Von Runowo bis Ulikowo, also fast durch halb Westpommern, legt Fela Kutis halbstündiges „Beast of no nation“ den richtigen Groove unters Stampfen des Zugs, während ich die Nase in den Wind halte, und ich verwettete Haus und Hof, dass noch nie irgendein Mensch die Zugfahrt zwischen Runowo und Ulikowo mit Kutis „Beast of no nation“ verbracht hat.

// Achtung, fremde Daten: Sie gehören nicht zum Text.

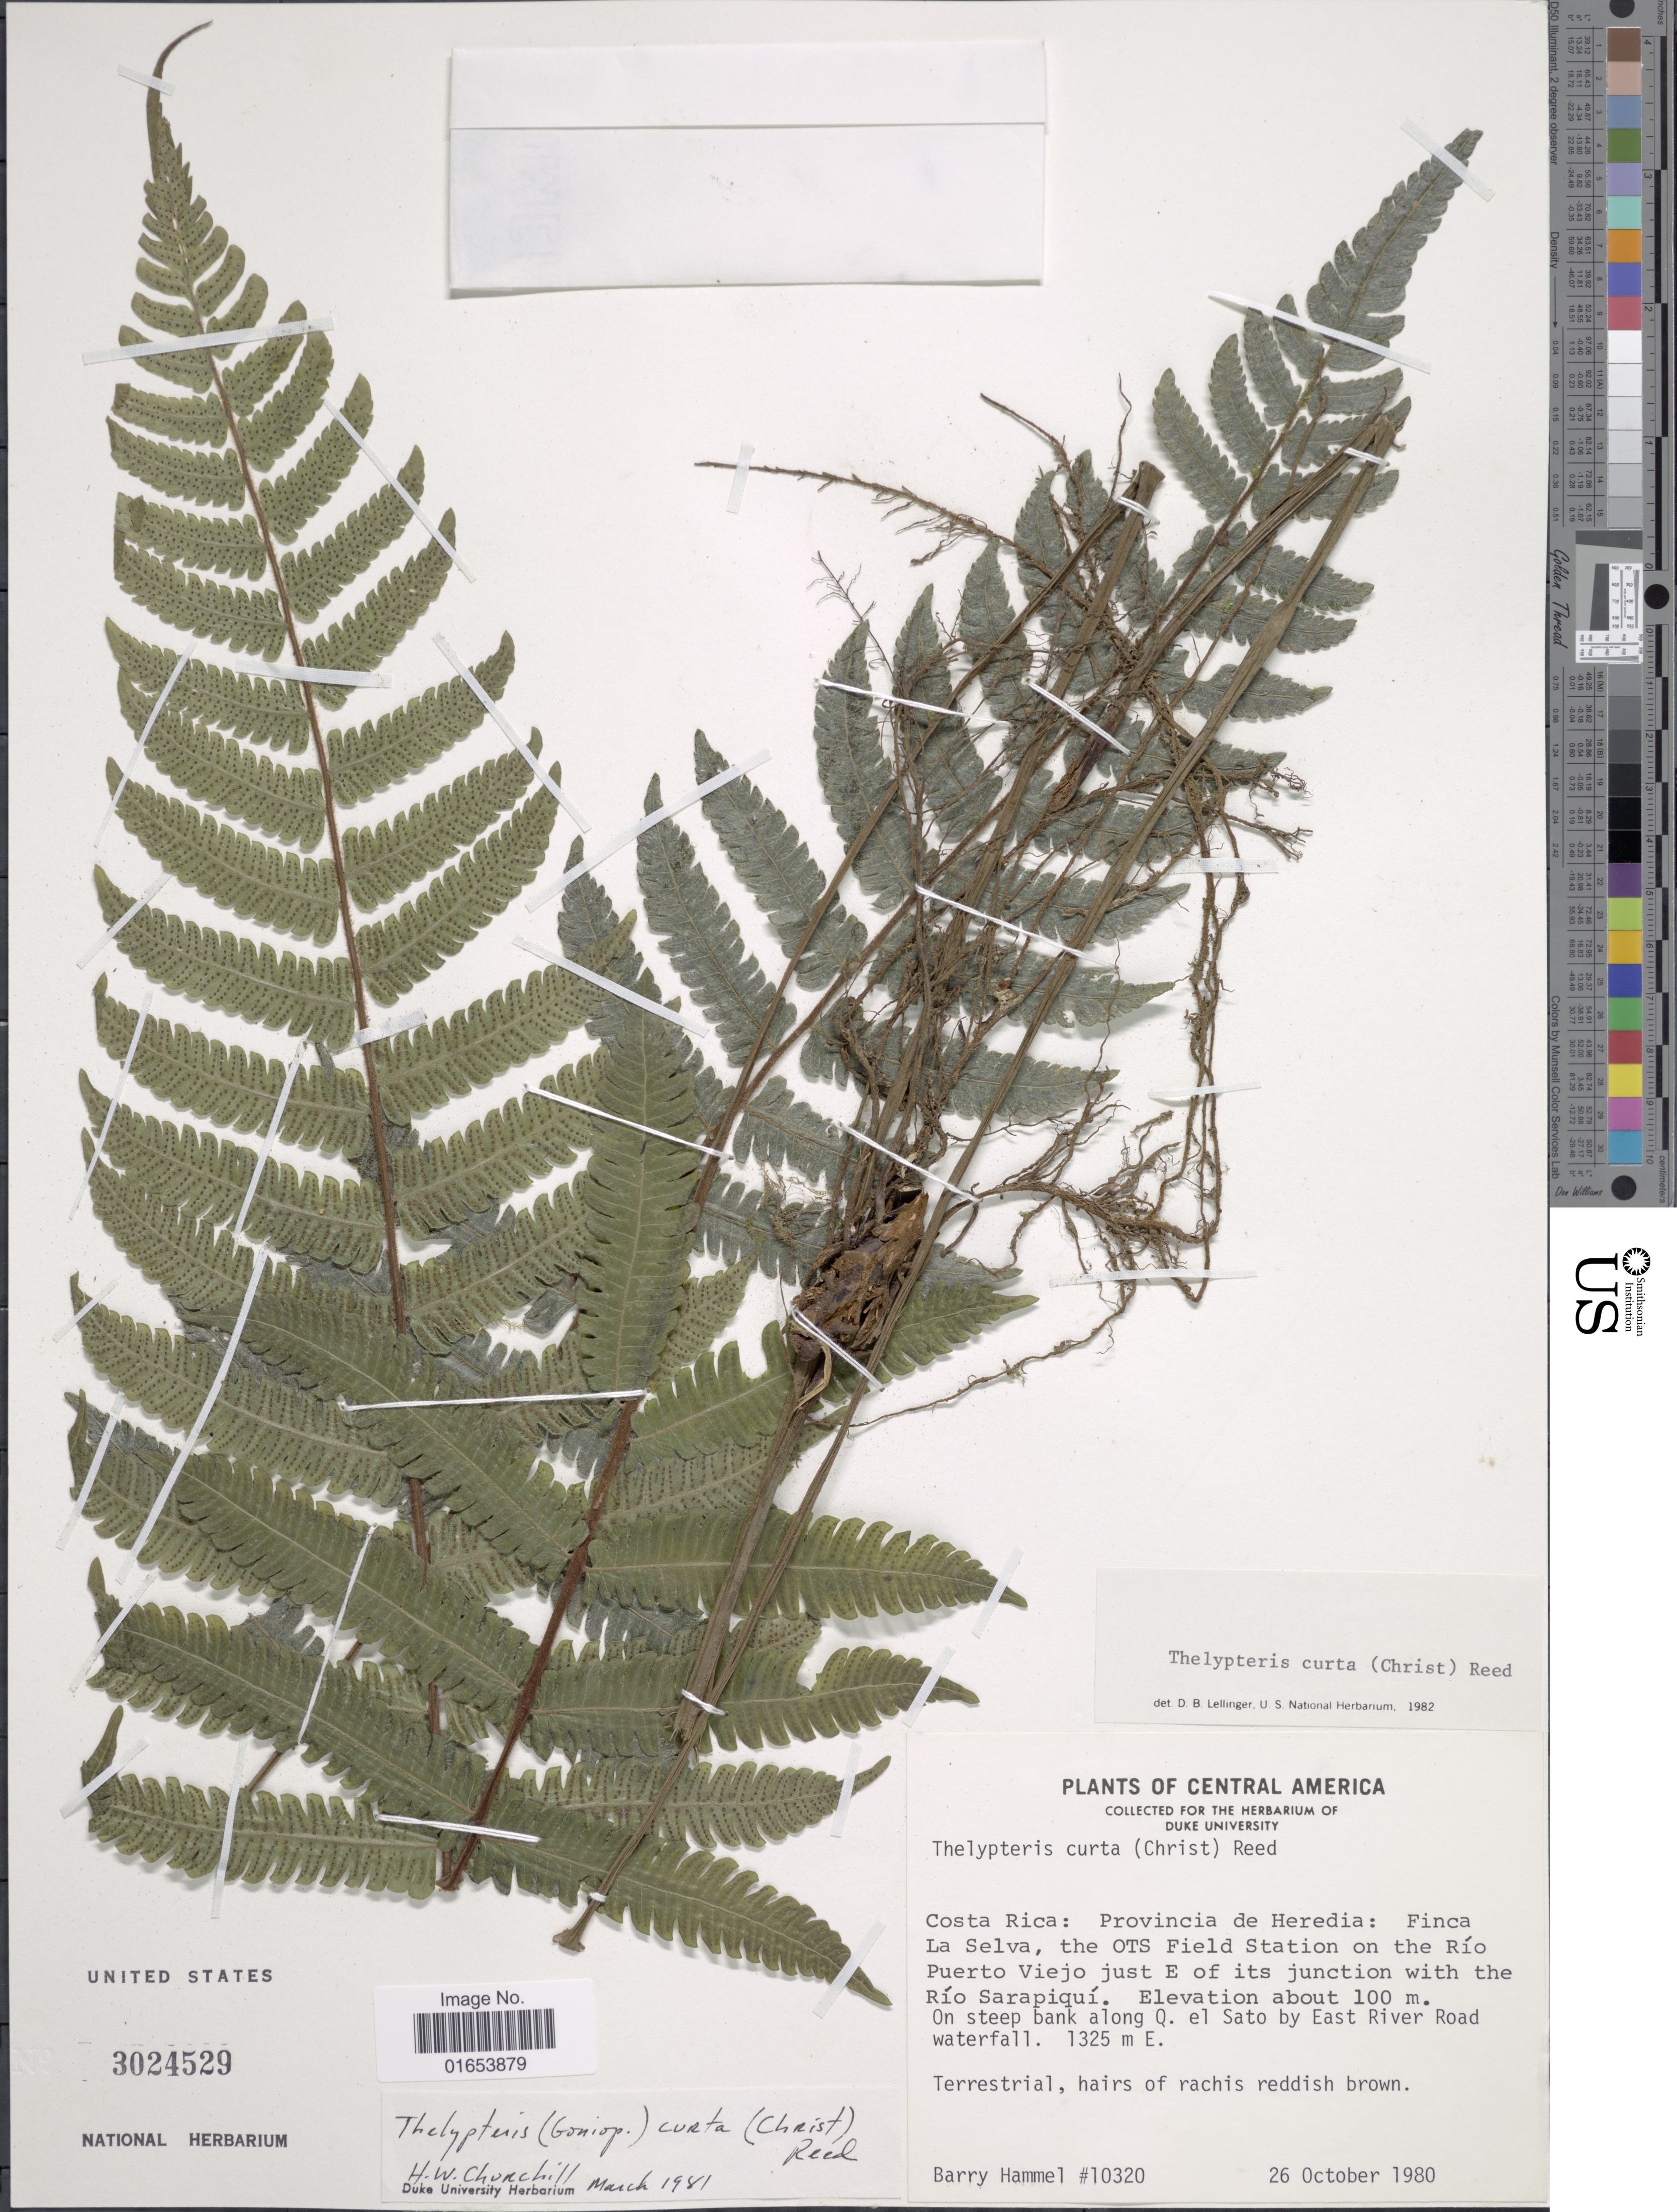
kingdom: Plantae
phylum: Tracheophyta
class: Polypodiopsida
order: Polypodiales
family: Thelypteridaceae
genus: Goniopteris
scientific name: Goniopteris curta (Christ) comb. nov., ined 2015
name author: (Christ)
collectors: B. Hammel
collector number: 10320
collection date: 1980-10-26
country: Costa Rica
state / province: Heredia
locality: Costa Rica: Provincia de Heredia: Finca La Selva, the OTS Field Station on the Rio Puerto Viejo just E of its junction with the Rio Sarapiqui, on steep bank along Q. el Sato by East River Road waterfall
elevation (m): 100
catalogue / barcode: US 3024529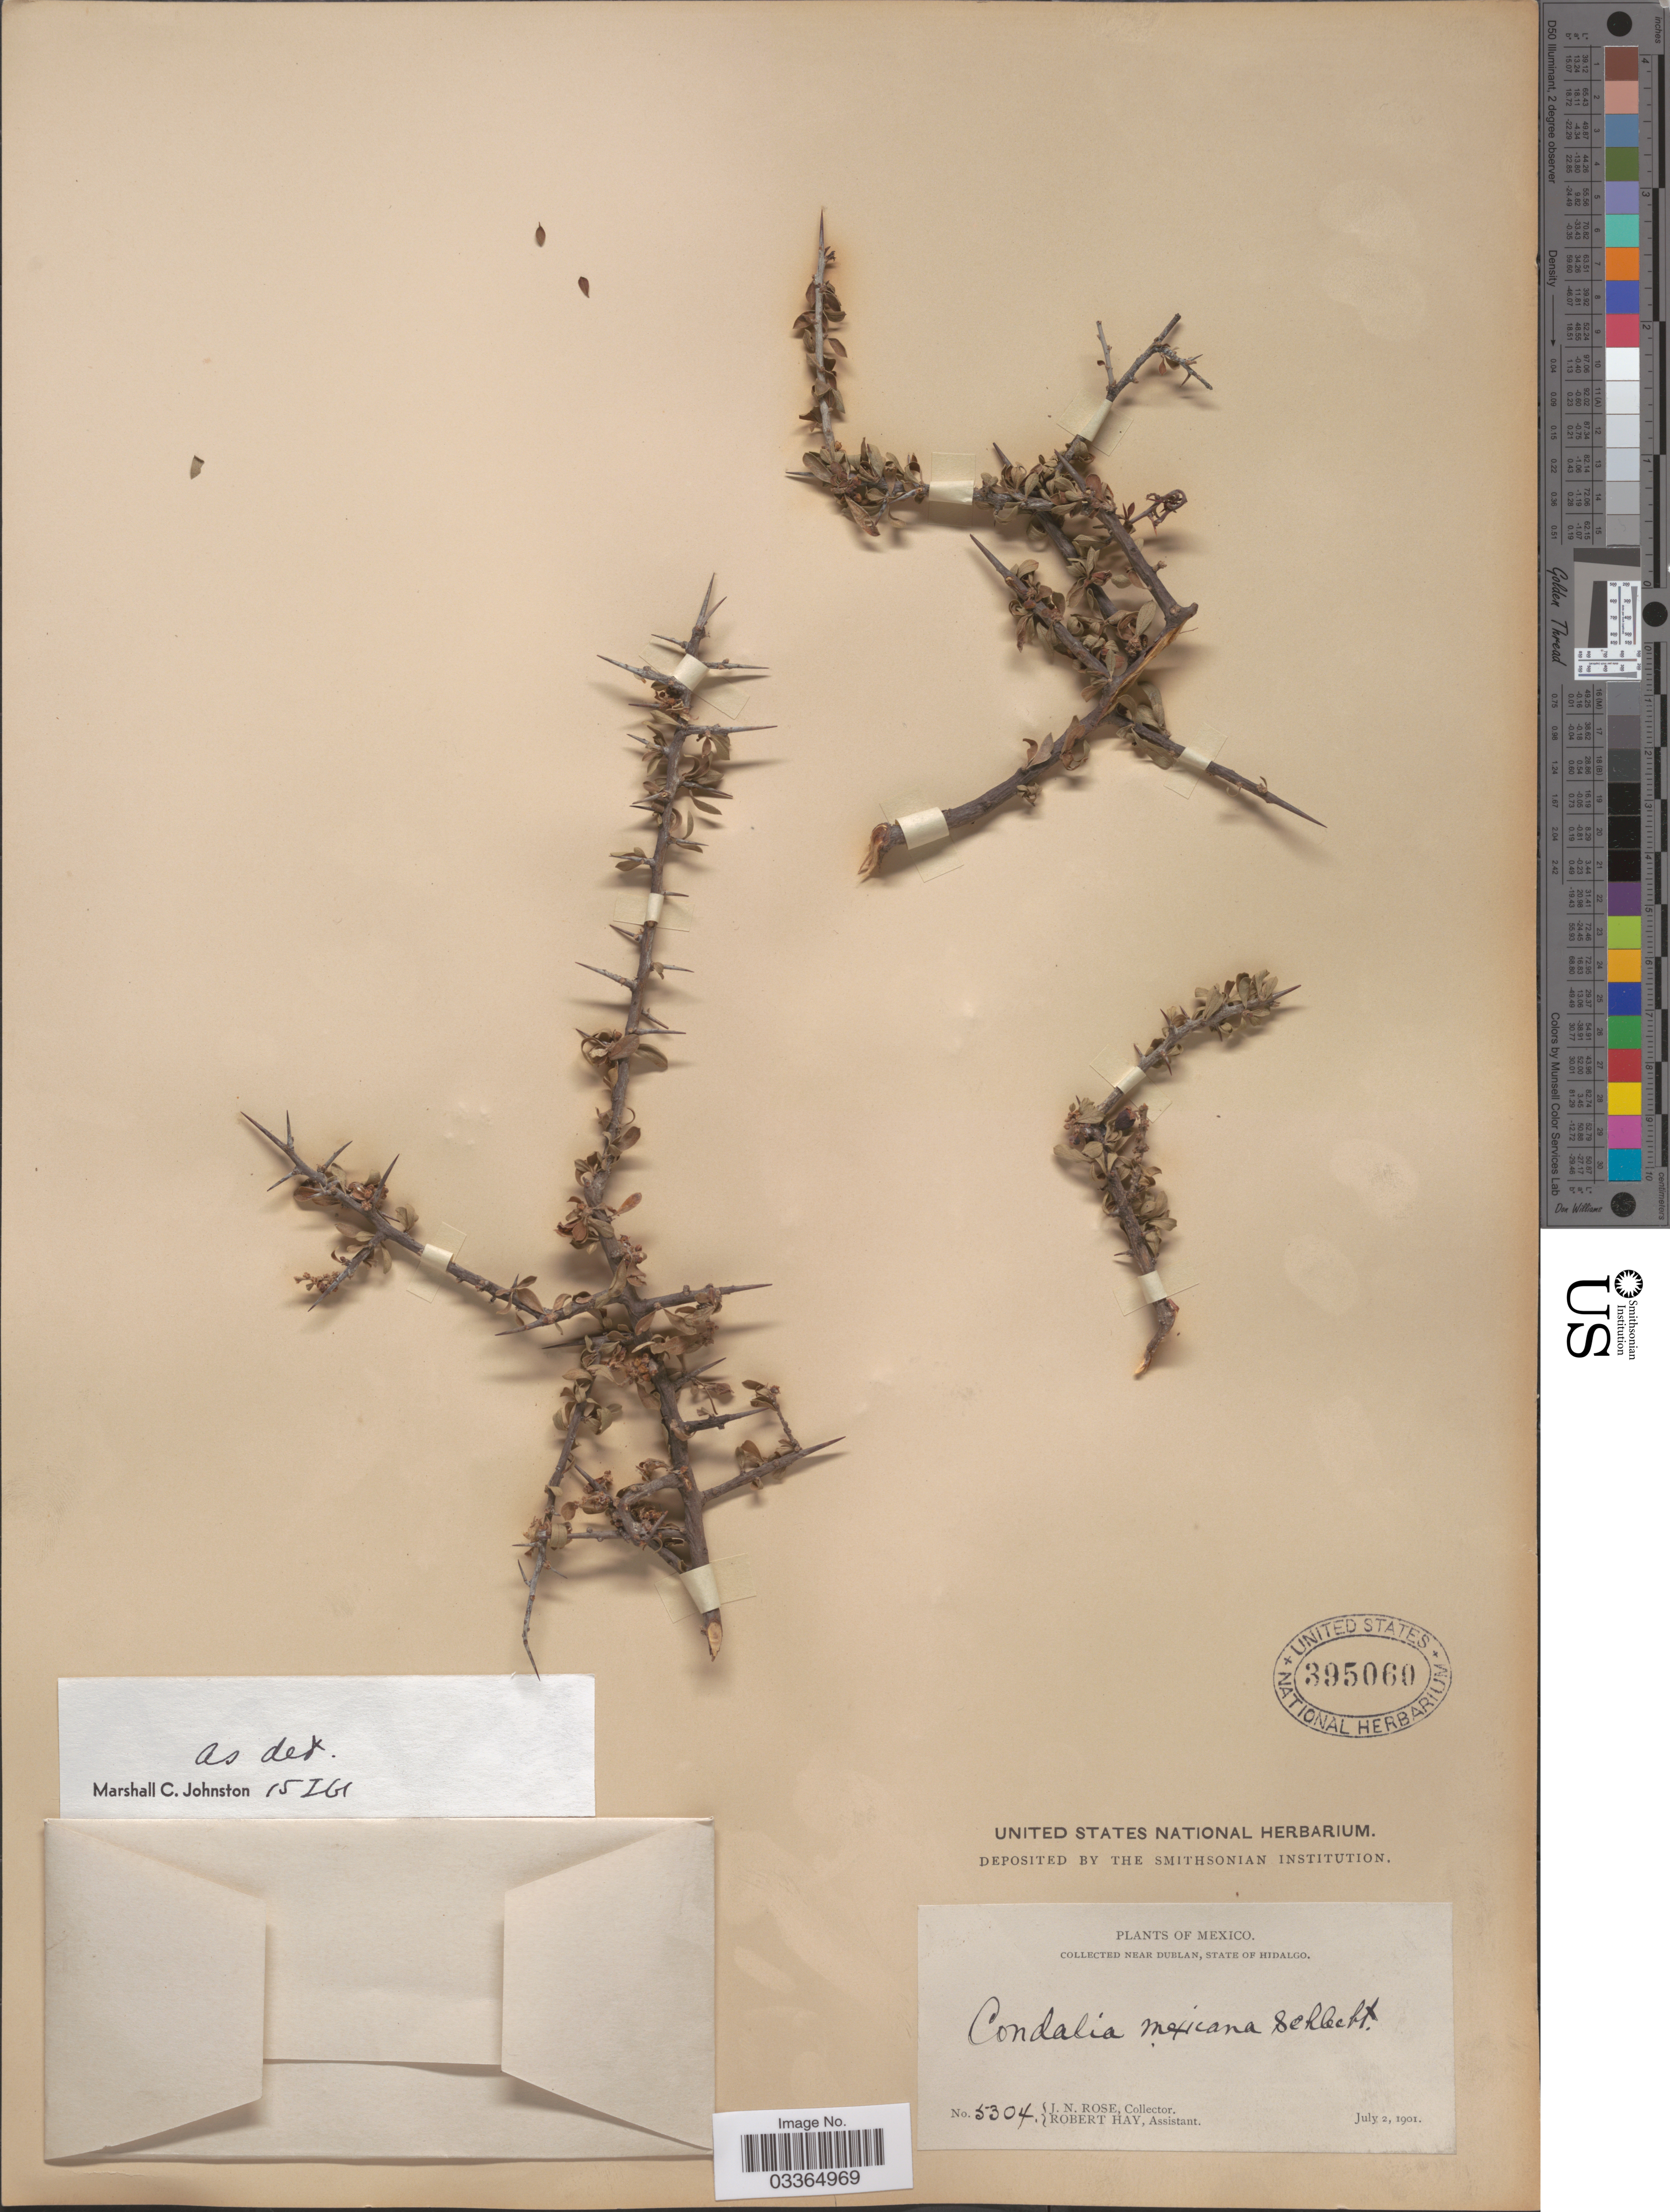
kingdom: Plantae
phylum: Tracheophyta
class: Magnoliopsida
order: Rosales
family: Rhamnaceae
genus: Condalia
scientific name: Condalia mexicana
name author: Schltdl.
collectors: J. N. Rose & R. H. Hay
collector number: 5304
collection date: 1901-07-02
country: Mexico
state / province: Hidalgo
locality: Near Dublan.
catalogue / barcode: US 395060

Das verändert den Blick auf die Landschaft, o ja, und der Blick verändert die Musik, das hätte ewig so weiter gehen können. Doch jetzt sind wir wieder zurück auf St. Pauli, die meisten polnischen Geschichten sind erzählt. Nur die noch nicht von mir in nasser Unterhose am Strand von Brzezno, aber die erzähle ich erst morgen.

Frühestens.

4 Kommentare:

  1. Versuch einer umfassenden Analyse im Zuge (!) meines täglichen Gehirntrainings:

    Verwendete Farben: vier (schlamm, blau, rot, grün)
    Vorkommende Personen: drei (Mutter, Kind, Matt)
    Vorkommende Tiere: zwei (Fuchs, Maus)
    Weggeworfene Taschentücher: eins
    Fahrzeuge: eins (Bus)
    Abgeschlossene Wetten: eine (Haus und Hof)
    Körperteile: eins (Nase)
    Vokale: sehr viele
    Konsonanten: noch mehr
    Kleidungsstücke: eins (Unterhose, nass)

    Zufrieden? :-)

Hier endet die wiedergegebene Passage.